Alla galleria Nina Lumer sarà esposta una serie di incisioni. In esse l’artista, ironico e narrativo, gioca con la prospettiva e stravolge le forme del mondo che ci racconta. Questo mondo ci appare come un ricordo deformato dal tempo. Brodsky è attratto da tutto ciò che porti i segni del tempo e possieda una storia individuale, il suo materiale artistico è la memoria. Il ricordare si materializza in enumerazioni e in infinite serie di oggetti, ognuno dei quali diventa un monumento a una cosa, una persona, un evento, una città. I suoi monumenti sono coperti di misteriose tracce del passato, sotto le quali essi si disintegrano, diventando rovine e materia primordiale. Ma non sono tragiche metafore escatologiche, bensì un’elegante ed ironica contemplazione dell’ineluttabilità del destino. Così le incisioni, paragonate a Piranesi, Escher e Cernichov, sono memorie del futuro, e non c’è una regola per cui la memoria debba per forza avere un risvolto nostalgico o malinconico. Così in Koma (Mosca 2000, Milano 2001), la città di terracotta che viene inondata da litri di petrolio, alla fine, quando è riflessa nel fiume e nei canali di liquido nero, si scopre più bella di prima.

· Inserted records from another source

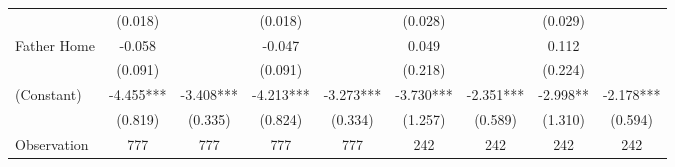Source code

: \begin{tabular}{lcccccccc}
 & (0.018) &  & (0.018) &  & (0.028) &  & (0.029) &  \\
Father Home & -0.058 &  & -0.047 &  & 0.049 &  & 0.112 &  \\
 & (0.091) &  & (0.091) &  & (0.218) &  & (0.224) &  \\
(Constant) & -4.455*** & -3.408*** & -4.213*** & -3.273*** & -3.730*** & -2.351*** & -2.998** & -2.178*** \\
 & (0.819) & (0.335) & (0.824) & (0.334) & (1.257) & (0.589) & (1.310) & (0.594) \\
\midrule 
Observation & 777 & 777 & 777 & 777 & 242 & 242 & 242 & 242 \\
\midrule 
\bottomrule 
\end{tabular}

Lo stravolgimento delle forme architettoniche, quasi fossero risucchiate o emanate dai punti di fuga, produce nell’osservatore una sorta di sospensione spazio-temporale che suscita in chi guarda il desiderio e la possibilità di operare una ricostruzione attraverso, questa volta, le proprie tracce di passato, sulle rovine e la materia primordiale tracciate da Brodsky. Spazio e tempo sono i riferimenti attraverso i quali si costruisce la percezione cosciente del mondo e del proprio essere in esso. Le opere di Aleksander Brodsky, in quanto aporie spazio-temporali, diventano così un chiaro esempio di rappresentazione del delicato confine tra immaginazione e percezione che intimamente unisce arte e scienza.

Le opere di Aleksander Brodsky sono presenti in numerose collezioni pubbliche e private, tra cui: Institute of Contemporary Art, Boston, Massachussetts; Museum of Modern Art, New York; Museum of Contemporary Art, Chicago, Illinois; Pushkin State Museum of Fine Arts, Moscow; San Diego Museum of Contemporary Art, San Diego, California; Withney Museum of American Art, New York.